• Problem statement
How many lines in the listing contain the word "down"? Reply with the number alone.

• Dataset content
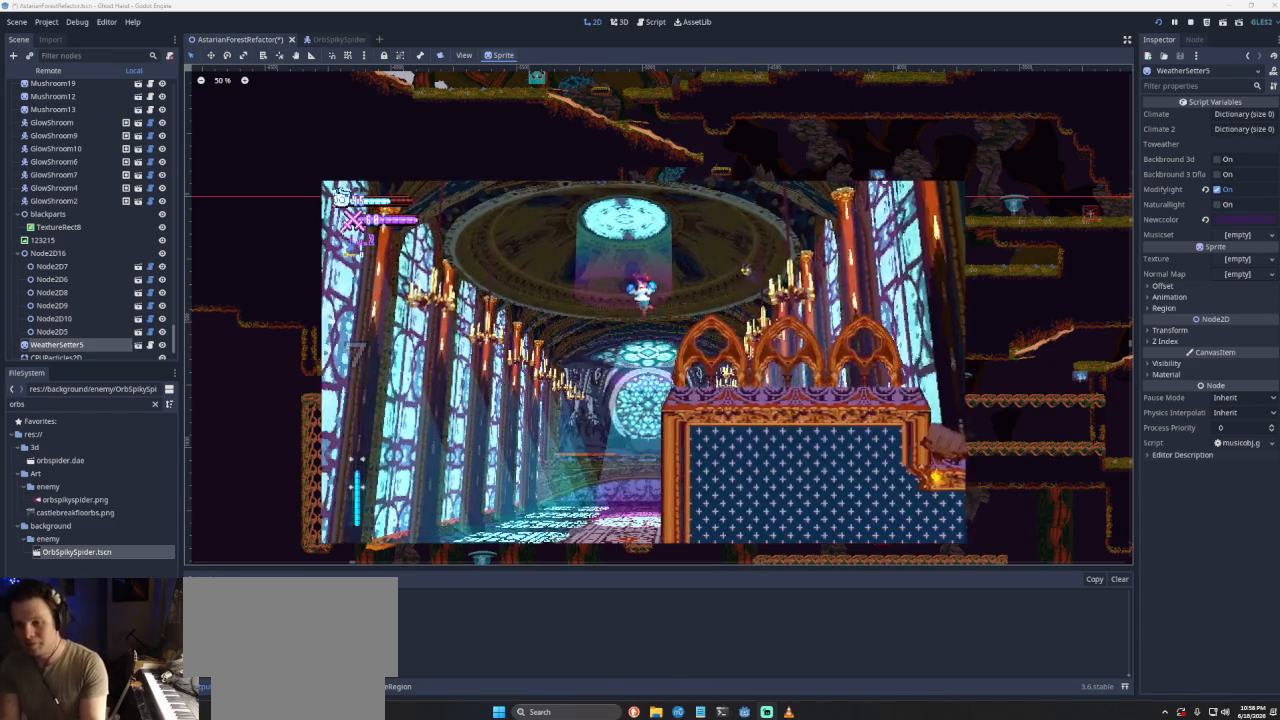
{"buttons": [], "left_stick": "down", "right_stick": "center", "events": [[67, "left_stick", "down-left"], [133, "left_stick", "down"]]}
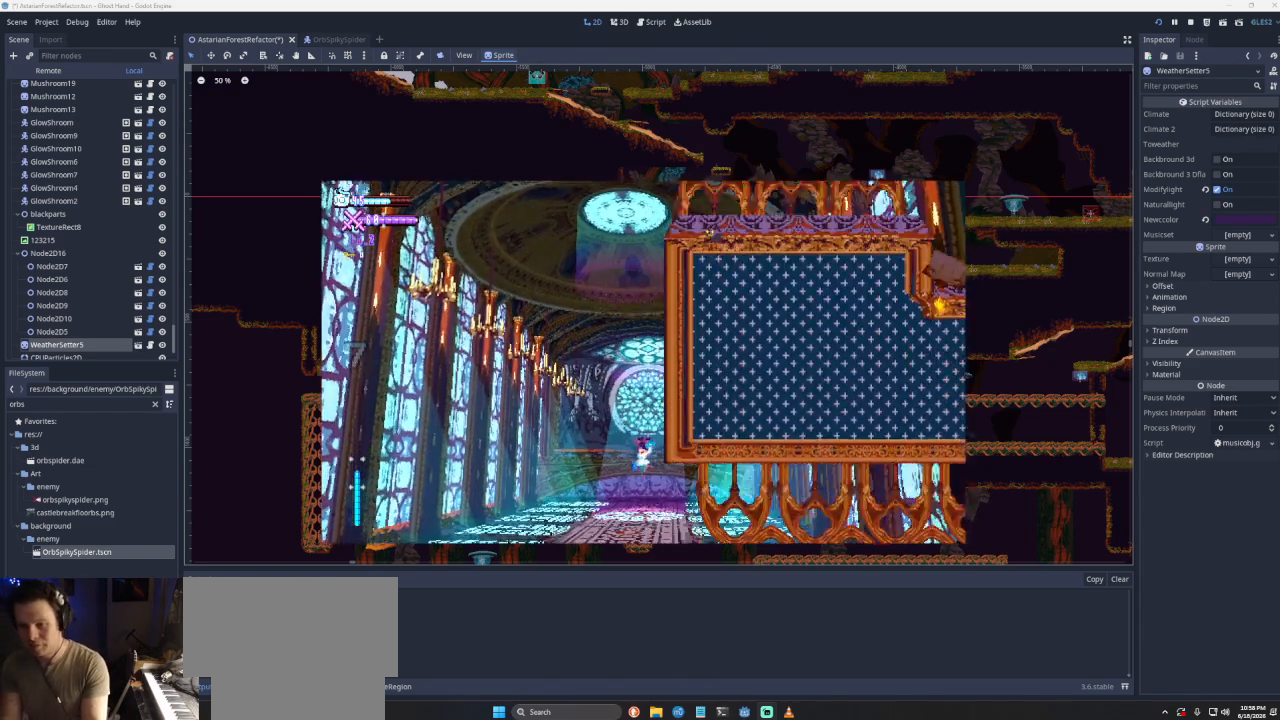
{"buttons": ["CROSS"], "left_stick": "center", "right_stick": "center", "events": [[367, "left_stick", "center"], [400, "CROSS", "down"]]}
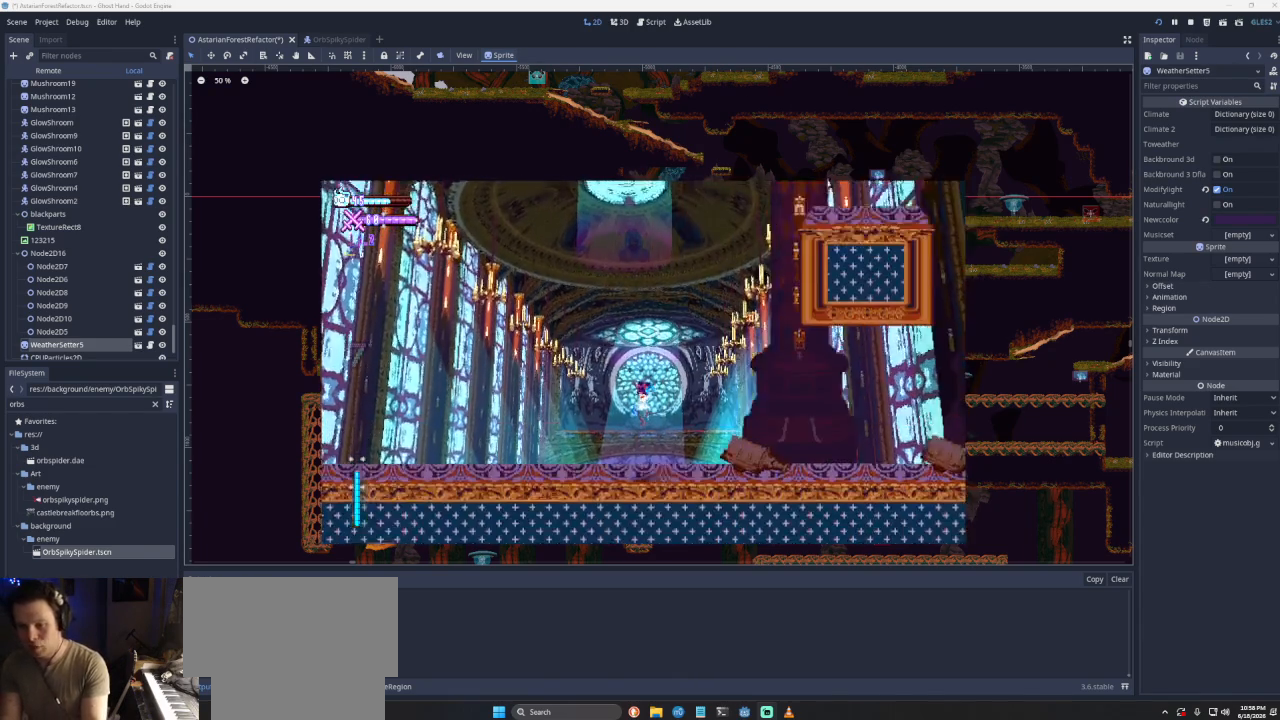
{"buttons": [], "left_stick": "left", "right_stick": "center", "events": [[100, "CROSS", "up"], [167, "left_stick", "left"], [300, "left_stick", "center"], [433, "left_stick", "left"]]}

• Result for this exercise
2